Task input:
○ ○ ○ ○ ○

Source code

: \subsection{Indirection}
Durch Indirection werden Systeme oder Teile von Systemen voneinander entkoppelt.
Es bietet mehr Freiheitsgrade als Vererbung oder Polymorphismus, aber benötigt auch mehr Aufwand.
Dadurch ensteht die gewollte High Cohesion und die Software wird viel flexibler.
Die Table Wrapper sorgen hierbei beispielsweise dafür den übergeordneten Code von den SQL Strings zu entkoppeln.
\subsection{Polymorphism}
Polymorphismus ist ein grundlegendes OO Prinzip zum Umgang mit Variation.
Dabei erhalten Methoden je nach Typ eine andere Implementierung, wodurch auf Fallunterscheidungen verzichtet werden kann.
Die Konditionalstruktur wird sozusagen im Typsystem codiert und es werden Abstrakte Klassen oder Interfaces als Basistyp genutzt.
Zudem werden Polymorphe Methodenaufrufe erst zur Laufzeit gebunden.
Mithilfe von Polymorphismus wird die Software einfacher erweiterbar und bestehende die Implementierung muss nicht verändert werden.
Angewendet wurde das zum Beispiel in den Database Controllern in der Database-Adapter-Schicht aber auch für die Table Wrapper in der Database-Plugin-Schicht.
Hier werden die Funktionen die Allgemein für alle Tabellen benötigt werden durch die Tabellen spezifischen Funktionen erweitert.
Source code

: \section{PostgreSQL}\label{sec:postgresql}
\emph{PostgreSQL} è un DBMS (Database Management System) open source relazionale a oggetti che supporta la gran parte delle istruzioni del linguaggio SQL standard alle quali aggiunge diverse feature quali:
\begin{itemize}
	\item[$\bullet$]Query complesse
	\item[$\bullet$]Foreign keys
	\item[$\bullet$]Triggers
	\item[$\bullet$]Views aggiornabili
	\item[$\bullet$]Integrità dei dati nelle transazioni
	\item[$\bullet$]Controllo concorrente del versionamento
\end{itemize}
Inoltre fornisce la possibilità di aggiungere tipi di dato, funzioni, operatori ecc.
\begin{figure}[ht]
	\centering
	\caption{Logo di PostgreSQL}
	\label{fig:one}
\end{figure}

○ ○ ○ ○ ○

Aim of the task:
With "aber" as the word to match, copy each line of the records that has it.

Answer space:
Es bietet mehr Freiheitsgrade als Vererbung oder Polymorphismus, aber benötigt auch mehr Aufwand.
Angewendet wurde das zum Beispiel in den Database Controllern in der Database-Adapter-Schicht aber auch für die Table Wrapper in der Database-Plugin-Schicht.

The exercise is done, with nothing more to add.